Two spheres A and B of negligible dimensions and masses 1 kg and √3 kg respectively, are supported on the smooth circular surface, fixed to the ground with a centre O and radius of 0.1m. The spheres are joined by the cord shown in length π/20 m; determine the angles α and β corresponding to the position of equilibrium of the spheres with respect to the vertical passing through O.

Answer 1

Answer:

α = π/3

β = π/6

Explanation:

Use arc length equation to find the sum of the angles.

s = rθ

π/20 m = (0.1 m) (α + β)

π/2 = α + β

Draw a free body diagram for each sphere.  Both spheres have three forces acting on them:

Weight force mg pulling down,

Normal force N pushing perpendicular to the surface,

and tension force T pulling tangential to the surface.

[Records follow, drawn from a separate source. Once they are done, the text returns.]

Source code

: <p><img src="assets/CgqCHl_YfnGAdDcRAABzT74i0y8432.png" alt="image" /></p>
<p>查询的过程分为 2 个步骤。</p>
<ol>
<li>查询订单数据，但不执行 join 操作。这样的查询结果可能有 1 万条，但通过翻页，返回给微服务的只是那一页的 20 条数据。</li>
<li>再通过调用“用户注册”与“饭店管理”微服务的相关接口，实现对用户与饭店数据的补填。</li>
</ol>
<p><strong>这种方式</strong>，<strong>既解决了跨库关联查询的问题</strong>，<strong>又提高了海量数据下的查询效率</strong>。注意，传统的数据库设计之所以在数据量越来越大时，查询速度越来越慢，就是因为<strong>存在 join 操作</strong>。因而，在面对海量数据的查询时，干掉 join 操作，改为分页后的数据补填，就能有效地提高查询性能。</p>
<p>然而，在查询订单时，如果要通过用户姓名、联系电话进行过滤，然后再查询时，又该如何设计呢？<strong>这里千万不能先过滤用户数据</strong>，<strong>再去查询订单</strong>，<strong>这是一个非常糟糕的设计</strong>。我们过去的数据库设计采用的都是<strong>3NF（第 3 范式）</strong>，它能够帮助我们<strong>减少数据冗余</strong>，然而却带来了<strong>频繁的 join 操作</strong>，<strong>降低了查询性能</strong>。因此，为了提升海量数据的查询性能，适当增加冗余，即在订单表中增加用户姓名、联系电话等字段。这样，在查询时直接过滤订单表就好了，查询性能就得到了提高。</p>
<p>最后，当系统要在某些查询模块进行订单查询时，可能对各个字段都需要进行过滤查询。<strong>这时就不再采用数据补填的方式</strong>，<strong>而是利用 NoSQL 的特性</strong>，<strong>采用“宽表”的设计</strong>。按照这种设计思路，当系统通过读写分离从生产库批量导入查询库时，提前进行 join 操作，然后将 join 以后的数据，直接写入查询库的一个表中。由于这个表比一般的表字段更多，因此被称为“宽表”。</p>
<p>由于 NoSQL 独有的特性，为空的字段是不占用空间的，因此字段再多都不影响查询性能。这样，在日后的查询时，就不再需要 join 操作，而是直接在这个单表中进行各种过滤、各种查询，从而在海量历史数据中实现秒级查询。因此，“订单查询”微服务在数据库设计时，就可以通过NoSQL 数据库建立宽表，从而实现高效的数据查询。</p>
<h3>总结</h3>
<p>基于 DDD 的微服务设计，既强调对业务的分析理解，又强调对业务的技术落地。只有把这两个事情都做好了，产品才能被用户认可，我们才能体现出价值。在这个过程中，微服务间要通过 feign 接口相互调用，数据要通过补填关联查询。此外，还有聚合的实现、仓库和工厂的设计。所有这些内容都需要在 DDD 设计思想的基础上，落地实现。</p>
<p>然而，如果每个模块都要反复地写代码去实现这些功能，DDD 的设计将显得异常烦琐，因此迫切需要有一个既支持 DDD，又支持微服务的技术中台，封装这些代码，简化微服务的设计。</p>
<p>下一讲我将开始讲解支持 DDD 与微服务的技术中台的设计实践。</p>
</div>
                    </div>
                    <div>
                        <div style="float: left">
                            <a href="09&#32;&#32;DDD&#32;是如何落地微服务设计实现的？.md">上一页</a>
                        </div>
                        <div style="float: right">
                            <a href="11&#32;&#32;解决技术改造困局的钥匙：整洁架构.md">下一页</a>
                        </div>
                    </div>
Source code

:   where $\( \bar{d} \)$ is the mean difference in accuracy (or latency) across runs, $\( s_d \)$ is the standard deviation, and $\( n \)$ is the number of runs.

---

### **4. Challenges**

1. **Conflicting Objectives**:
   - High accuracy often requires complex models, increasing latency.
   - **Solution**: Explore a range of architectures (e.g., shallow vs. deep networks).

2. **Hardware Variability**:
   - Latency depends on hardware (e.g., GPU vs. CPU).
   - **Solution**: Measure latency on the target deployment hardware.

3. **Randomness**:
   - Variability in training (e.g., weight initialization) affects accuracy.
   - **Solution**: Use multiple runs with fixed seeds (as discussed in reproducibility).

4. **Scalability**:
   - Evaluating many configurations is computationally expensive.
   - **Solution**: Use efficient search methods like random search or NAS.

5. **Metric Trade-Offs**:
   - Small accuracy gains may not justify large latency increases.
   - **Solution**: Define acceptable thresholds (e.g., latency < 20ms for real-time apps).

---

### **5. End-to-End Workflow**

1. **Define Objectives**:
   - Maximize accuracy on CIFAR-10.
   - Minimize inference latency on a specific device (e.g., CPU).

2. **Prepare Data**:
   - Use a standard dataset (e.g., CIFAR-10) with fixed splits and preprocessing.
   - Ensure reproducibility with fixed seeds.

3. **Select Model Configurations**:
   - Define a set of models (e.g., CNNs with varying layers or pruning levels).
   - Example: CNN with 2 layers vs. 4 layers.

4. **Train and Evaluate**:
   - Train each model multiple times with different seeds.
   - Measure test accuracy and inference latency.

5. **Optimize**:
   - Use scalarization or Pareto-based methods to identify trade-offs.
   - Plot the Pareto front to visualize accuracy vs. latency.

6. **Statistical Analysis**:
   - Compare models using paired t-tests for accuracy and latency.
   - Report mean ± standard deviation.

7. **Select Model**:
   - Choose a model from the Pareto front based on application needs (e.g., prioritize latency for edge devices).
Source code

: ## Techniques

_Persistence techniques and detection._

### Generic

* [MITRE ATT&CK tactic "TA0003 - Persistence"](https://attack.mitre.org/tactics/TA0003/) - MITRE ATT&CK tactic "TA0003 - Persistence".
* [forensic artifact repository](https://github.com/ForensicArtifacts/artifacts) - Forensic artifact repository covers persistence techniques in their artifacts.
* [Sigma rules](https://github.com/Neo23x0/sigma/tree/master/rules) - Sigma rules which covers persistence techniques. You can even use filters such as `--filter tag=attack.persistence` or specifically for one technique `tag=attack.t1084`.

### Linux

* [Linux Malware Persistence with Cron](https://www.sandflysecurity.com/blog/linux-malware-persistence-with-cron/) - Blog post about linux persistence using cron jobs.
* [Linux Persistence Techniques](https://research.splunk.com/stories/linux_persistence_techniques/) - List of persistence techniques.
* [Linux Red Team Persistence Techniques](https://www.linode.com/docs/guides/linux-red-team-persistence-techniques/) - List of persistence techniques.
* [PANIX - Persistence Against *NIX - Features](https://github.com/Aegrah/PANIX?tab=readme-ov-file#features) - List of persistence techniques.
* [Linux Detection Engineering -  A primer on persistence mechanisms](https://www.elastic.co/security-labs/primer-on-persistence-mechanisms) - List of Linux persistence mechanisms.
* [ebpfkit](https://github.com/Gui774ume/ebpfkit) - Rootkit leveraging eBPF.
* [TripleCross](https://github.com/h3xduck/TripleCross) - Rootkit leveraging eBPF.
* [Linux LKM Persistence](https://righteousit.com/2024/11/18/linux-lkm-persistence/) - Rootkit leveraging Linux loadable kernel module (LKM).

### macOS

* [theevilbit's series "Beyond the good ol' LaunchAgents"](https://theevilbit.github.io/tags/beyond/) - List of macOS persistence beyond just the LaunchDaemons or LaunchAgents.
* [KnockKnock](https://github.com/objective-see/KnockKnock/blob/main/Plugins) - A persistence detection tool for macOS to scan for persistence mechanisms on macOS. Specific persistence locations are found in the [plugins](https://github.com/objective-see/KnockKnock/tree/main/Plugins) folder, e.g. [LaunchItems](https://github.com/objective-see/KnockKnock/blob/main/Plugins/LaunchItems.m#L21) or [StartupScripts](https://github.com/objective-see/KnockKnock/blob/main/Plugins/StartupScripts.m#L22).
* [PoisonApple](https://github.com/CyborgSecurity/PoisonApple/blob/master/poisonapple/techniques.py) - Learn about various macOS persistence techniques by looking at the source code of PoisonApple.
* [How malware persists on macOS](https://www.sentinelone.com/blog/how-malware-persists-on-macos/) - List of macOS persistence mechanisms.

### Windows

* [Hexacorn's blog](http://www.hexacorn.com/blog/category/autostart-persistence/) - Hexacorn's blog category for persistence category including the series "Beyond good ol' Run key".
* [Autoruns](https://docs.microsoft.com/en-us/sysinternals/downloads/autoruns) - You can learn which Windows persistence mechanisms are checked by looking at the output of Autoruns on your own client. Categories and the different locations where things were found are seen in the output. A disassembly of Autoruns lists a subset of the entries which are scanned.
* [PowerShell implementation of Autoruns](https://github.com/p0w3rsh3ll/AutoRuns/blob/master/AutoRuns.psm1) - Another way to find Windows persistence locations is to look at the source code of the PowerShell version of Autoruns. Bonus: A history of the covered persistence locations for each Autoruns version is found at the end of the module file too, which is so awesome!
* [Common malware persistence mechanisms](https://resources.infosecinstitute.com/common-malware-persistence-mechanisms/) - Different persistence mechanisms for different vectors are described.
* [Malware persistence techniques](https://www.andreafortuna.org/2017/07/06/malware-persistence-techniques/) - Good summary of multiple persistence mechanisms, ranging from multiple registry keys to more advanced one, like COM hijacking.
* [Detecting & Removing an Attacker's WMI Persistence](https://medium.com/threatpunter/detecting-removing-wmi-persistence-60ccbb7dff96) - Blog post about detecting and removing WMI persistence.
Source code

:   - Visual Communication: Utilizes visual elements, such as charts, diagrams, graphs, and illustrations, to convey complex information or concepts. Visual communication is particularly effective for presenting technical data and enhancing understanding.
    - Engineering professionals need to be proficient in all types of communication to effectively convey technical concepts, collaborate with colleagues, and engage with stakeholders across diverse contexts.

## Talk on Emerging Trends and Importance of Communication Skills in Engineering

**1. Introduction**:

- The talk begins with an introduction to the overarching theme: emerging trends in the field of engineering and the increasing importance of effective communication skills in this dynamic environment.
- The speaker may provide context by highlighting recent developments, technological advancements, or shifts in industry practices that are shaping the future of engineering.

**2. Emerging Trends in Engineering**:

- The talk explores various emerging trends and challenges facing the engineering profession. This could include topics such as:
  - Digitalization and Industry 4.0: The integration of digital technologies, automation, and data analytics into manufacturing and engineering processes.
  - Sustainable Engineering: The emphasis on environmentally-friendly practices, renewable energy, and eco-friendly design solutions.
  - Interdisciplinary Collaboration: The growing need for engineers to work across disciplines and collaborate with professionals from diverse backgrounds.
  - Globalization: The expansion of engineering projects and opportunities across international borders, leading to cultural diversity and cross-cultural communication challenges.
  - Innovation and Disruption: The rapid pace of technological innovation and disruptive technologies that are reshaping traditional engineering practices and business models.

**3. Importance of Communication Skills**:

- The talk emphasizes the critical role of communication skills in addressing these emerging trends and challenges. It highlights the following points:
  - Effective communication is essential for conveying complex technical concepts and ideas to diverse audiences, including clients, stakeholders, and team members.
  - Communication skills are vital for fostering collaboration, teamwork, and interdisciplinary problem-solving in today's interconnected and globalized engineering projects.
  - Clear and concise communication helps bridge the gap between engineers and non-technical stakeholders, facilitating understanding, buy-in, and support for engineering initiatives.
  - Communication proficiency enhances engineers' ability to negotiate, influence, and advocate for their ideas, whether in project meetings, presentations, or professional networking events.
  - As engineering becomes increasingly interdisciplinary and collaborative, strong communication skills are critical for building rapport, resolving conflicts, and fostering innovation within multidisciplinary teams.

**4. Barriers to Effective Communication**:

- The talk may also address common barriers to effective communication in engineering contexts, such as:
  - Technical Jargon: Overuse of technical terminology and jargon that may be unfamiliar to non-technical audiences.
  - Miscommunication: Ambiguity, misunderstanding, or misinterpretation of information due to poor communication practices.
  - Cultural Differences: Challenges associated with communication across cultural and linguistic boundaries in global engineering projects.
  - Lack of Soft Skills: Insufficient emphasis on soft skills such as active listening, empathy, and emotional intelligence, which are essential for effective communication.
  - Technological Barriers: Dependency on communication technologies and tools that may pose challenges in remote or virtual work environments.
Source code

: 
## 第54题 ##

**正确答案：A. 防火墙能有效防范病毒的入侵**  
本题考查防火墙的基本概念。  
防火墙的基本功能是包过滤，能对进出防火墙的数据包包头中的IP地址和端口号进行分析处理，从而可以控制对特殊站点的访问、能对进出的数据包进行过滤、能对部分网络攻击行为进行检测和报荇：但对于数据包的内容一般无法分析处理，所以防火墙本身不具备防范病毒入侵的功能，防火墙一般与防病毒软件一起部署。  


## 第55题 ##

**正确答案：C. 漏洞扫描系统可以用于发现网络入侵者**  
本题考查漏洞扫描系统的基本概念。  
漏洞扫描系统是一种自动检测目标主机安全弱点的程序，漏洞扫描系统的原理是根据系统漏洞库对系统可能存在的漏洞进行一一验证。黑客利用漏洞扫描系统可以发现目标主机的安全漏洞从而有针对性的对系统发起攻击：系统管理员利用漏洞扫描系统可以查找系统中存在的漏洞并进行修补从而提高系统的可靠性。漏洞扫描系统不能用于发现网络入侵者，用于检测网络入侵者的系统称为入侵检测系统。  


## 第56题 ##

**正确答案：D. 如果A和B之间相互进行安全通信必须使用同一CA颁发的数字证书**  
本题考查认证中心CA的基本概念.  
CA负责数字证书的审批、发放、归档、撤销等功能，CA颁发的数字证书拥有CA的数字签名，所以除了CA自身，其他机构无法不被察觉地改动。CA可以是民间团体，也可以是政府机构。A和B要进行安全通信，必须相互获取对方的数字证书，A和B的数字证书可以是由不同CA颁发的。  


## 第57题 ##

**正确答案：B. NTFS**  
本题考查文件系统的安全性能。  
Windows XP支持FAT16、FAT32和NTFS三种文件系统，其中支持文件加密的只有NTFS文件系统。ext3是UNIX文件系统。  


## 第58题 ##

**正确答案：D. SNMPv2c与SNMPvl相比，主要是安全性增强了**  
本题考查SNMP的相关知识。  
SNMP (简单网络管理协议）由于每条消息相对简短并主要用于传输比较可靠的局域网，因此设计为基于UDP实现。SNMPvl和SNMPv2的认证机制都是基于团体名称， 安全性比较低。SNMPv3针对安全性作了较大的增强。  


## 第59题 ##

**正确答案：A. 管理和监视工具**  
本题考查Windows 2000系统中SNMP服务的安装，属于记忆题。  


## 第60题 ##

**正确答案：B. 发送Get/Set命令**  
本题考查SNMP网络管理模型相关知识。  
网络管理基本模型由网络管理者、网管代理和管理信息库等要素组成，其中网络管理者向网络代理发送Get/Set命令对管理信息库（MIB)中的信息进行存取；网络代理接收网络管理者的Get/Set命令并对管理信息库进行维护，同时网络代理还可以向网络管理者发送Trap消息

Sum of forces on A in the tangential direction:

∑F = ma

T − m₁g sin α = 0

T = m₁g sin α

Sum of forces on B in the tangential direction:

∑F = ma

T − m₂g sin β = 0

T = m₂g sin β

Substituting:

m₁g sin α = m₂g sin β

m₁ sin α = m₂ sin β

(1 kg) sin α = (√3 kg) sin (π/2 − α)

1 sin α = √3 cos α

tan α = √3

α = π/3

β = π/6